#### [WHAT YOU NEED TO DO]
Where a picture occurs in the data, omit it, and copy all remaining data exactly.

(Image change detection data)
━━━━━━━━━━━━━━━━
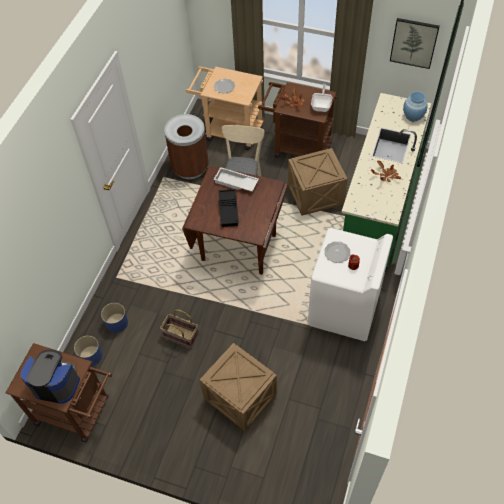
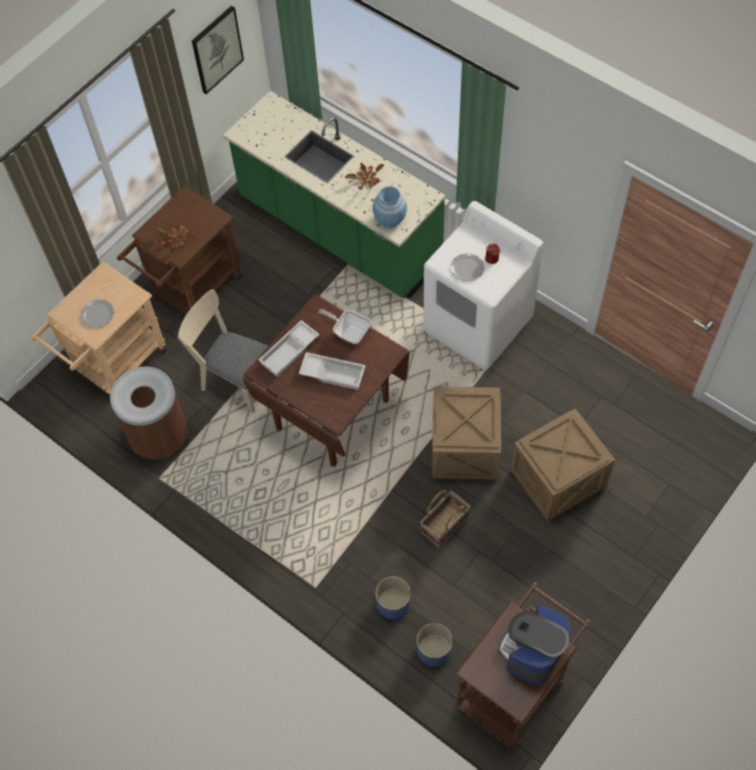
camera: 70 degrees left, 5 degrees up
(229, 210) = (333, 373): black tray -> white tray
(316, 195) = (287, 295): crate -> crate (464, 446)
(321, 106) = (201, 210): frying pan -> frying pan (349, 332)
(413, 116) = (282, 116): blue vase -> blue vase (390, 219)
━━━━━━━━━━━━━━━━
#### [RESPONSE AREA]
camera: 70 degrees left, 5 degrees up
(229, 210) = (333, 373): black tray -> white tray
(316, 195) = (287, 295): crate -> crate (464, 446)
(321, 106) = (201, 210): frying pan -> frying pan (349, 332)
(413, 116) = (282, 116): blue vase -> blue vase (390, 219)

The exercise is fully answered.